Jólan Grossmann am 11.Juli 1945: Wir sind jeden Tag 8 km zu unserem Arbeitsplatz gegangen. Dennoch hatten wir hier etwas leichteres Schicksal gehabt. Zweimal täglich erhielten wir verdünnte Suppe, 20 Deka Brote und 1 Deka-Margarine. Wir haben schwere körperliche Arbeit geleistet und wegen schlechter Versorgung viel gehungert. Oft haben wir Gras gegessen. Vor allem junge Menschen sind hier in großer Zahl verstorben. Die SS waren ständig brutal. Vor allem ein Wachmann namens Adolf war mit uns grausam. Manchmal wurde uns sogar die kleine Suppe weggenommen.
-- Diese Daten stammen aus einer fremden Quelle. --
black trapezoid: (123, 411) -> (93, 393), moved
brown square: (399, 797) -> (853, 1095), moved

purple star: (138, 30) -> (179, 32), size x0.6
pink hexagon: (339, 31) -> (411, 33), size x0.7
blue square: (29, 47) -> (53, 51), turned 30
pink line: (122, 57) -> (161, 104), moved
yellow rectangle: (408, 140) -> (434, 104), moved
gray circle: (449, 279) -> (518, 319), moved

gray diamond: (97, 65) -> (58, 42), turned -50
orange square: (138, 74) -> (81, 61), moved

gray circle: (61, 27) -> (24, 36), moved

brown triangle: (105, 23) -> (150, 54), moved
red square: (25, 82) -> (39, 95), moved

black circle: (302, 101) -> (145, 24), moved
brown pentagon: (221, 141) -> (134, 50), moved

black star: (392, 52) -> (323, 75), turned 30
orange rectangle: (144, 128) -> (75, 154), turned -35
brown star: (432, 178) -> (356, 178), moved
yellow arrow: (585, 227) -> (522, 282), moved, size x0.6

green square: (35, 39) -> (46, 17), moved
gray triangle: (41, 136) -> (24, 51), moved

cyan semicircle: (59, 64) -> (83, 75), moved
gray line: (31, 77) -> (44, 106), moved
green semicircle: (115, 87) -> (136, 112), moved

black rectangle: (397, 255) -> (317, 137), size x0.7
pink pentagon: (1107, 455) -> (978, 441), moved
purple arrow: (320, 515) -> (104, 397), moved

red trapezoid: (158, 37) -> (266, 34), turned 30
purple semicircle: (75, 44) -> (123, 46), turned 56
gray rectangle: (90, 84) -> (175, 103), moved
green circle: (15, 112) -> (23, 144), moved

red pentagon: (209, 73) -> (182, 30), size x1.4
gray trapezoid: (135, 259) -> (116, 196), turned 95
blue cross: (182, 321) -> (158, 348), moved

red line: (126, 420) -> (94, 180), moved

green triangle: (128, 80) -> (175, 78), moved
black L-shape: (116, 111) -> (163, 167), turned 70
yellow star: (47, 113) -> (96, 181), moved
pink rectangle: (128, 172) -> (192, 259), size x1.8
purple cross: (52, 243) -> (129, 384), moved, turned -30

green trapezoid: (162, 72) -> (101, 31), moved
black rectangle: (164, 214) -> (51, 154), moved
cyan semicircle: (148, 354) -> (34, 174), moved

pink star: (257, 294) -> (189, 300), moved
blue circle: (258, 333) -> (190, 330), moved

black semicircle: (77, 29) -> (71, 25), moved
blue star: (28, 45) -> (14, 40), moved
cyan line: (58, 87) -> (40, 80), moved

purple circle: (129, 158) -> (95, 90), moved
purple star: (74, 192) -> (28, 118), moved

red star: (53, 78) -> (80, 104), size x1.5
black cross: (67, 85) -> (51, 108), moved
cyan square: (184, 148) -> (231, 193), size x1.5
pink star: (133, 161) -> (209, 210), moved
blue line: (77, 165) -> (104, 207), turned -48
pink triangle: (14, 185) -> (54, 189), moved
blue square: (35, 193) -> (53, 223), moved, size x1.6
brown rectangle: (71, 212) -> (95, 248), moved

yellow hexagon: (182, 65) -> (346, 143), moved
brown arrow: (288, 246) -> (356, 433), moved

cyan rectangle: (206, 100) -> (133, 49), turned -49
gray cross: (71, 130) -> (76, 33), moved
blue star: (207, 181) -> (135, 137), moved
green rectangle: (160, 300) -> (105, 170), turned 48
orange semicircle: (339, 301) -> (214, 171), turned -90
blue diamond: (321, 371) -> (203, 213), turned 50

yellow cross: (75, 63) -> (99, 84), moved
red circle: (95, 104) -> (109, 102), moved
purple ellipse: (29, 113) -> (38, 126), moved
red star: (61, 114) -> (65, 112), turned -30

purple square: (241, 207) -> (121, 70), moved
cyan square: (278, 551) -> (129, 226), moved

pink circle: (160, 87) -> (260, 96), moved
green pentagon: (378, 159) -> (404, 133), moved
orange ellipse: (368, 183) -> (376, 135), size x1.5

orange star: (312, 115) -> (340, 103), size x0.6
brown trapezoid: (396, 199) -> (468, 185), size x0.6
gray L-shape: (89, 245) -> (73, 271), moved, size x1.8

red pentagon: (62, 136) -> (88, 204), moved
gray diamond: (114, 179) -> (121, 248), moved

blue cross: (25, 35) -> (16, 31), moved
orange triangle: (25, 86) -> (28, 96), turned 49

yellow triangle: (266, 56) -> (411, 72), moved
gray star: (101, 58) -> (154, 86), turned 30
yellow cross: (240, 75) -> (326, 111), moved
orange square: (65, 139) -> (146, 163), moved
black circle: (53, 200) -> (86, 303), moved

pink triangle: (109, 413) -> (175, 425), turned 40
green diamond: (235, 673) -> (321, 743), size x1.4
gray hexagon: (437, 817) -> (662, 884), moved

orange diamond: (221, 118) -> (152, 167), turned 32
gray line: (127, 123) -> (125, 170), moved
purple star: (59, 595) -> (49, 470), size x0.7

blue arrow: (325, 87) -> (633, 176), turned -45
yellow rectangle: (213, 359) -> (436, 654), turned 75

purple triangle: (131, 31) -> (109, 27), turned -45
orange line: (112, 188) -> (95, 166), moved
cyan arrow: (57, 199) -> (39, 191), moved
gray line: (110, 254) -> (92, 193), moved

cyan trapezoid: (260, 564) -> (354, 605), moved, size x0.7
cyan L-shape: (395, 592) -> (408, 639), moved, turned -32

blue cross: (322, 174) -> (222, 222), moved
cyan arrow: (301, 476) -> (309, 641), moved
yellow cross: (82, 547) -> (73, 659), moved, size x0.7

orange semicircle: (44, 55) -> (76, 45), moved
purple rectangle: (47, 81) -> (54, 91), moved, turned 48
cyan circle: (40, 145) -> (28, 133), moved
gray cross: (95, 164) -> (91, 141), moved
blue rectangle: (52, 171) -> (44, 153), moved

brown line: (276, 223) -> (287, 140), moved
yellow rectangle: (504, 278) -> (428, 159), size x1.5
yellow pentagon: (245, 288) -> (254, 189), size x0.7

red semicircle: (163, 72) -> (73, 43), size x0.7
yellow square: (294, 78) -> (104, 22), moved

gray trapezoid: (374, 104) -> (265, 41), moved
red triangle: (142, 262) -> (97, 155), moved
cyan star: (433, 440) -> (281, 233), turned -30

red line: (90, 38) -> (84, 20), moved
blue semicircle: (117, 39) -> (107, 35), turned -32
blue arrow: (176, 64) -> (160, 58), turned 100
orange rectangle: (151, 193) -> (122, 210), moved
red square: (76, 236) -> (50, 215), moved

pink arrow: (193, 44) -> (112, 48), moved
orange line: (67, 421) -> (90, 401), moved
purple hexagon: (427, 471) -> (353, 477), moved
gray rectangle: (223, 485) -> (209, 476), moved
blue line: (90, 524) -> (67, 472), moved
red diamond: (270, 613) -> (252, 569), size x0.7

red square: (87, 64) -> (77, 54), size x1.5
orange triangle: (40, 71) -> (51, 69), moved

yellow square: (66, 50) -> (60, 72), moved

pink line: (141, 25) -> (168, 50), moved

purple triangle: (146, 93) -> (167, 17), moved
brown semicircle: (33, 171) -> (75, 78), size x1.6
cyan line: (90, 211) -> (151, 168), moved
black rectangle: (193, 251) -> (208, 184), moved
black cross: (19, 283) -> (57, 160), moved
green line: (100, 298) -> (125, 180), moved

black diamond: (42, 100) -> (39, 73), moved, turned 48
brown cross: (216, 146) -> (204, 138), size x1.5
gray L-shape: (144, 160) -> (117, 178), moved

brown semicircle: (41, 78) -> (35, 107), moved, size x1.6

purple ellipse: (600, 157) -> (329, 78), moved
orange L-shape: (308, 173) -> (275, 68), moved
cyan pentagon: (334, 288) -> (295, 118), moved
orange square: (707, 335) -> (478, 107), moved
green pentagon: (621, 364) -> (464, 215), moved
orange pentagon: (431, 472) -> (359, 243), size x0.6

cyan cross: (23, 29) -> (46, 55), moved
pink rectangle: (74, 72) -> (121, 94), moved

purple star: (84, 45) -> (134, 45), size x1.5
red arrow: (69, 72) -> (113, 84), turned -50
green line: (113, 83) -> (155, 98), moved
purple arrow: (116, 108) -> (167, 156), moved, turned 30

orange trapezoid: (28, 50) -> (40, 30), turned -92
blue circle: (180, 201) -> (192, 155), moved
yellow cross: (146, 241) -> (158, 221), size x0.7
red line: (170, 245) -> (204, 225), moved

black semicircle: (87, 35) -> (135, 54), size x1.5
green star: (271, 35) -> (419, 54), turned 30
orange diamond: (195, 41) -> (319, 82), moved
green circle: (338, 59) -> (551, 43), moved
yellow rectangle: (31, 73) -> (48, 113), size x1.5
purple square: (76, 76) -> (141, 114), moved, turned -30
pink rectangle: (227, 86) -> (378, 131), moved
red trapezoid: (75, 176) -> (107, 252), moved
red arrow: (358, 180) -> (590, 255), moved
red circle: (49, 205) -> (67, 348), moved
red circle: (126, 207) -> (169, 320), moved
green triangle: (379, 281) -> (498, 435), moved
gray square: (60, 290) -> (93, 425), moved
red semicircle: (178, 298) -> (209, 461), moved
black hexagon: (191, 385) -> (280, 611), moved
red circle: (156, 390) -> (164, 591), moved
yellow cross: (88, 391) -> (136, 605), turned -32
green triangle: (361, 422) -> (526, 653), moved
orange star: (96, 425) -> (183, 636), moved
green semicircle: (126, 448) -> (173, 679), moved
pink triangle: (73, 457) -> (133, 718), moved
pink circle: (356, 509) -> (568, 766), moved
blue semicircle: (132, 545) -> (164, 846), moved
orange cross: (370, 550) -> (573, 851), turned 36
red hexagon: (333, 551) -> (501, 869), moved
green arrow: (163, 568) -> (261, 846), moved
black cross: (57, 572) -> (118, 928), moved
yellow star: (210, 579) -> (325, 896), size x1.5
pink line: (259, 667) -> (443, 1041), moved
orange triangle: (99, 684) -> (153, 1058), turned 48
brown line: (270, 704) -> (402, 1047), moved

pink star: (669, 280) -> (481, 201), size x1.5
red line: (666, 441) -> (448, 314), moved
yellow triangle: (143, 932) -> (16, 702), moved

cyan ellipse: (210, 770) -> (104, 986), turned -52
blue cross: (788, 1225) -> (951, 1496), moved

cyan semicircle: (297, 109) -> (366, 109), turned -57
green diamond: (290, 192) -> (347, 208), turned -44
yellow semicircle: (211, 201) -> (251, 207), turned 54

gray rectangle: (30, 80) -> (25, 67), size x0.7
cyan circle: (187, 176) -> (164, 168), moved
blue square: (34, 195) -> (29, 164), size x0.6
Helen Stern am 24. Juni 1945: Es wurde in drei Schichten gearbeitet, und zwar morgens ab 6 Uhr bis nachmittags 2 Uhr, ab 2 Uhr bis abends 10 Uhr und ab abends 10 Uhr bis zum anderen Morgen 6 Uhr. Wir arbeiteten unter Aufsicht von SS-Frauen und -Soldaten, die mit uns sehr streng umgegangen sind. Der Weg bis zur Fabrik betrug 7 km, und die Versorgung war sehr spärlich, darum sind viele schon während der Arbeit vor Schwäche umgefallen. Man hat sie geprügelt oder ihnen die Haare abgeschnitten.